Guerrilla warfare broke out following the battle, which continued for about ten months. The Spaniards fortified themselves in the area and constructed their military barracks of Fort Santiago, which became their outpost for trade with Mexico. The Spaniards gained control of the settlements on 24 June 1571, after the arrival of López de Legazpi in Manila.

The Spanish colonization paved the way for the establishment of Manila as a permanent settlement and capital city of the Spanish East Indies. He later explored Pampanga, Pangasinan and founded several Spanish settlements in Luzon between the periods of 1571–1573. De Goiti, along with other soldiers were granted with estates called haciendas, for the lands they had conquered, by King Philip II of Spain.

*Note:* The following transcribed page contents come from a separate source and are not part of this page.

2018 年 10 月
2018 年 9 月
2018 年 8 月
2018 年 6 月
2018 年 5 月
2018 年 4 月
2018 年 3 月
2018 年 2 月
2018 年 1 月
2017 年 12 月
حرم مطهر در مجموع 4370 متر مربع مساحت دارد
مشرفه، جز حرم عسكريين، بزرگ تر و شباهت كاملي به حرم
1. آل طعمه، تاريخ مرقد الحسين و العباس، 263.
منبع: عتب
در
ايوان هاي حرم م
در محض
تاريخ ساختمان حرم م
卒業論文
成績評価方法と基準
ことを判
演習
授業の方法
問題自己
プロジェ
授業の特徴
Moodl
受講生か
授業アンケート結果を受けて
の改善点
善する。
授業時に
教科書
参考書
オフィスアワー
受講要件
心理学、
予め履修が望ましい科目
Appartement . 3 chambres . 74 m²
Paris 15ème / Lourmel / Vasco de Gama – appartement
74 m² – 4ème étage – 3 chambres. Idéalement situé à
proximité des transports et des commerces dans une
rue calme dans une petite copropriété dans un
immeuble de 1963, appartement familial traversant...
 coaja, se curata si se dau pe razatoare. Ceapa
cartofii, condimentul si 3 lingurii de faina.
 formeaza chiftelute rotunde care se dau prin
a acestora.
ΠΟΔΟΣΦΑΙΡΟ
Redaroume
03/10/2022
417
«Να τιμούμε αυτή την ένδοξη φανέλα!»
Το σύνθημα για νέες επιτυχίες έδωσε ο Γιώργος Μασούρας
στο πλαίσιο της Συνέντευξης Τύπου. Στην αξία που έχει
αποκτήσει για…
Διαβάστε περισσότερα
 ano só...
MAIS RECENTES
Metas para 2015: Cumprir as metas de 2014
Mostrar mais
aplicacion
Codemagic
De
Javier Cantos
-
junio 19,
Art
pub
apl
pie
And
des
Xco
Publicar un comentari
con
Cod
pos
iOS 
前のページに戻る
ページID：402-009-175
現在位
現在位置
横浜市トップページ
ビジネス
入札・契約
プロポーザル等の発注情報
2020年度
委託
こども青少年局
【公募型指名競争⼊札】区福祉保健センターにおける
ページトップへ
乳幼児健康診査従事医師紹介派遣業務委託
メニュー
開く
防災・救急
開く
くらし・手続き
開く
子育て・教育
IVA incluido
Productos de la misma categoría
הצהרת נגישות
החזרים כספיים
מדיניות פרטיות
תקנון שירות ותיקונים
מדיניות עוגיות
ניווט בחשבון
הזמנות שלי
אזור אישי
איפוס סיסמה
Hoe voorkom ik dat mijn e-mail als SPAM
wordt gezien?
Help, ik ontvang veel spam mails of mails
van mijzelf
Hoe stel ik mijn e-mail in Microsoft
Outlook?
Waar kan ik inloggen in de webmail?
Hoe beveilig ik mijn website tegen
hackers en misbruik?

In 1574, de Goiti fought in the war against an invasion of about 6,500 Chinese sea pirates who had sailed from the South China Sea. Their leader, Limahong, laid siege on the Spanish settlements in Manila. De Goiti was killed by these pirates. Most of the Spanish reinforcements came from Vigan and Cebu. De Goiti's second in command, Juan de Salcedo left Ilocos Sur, after hearing the news and traveled to Manila where he discovered their settlements had been ceded to the pirates. Salcedo's forces attacked and drove the pirates out of Manila. Limahong and his fleets retreated to Pangasinan where they re-organize their forces.

In 1575, Salcedo's army marched north to Pangasinan, in pursuit of the pirates, and besieged them for three months. There the pirates surrendered to the Spaniards.

==Legacy==
De Goiti's remains are laid to rest on a knight's tomb inside the San Agustin Church, in Intramuros in the Philippines.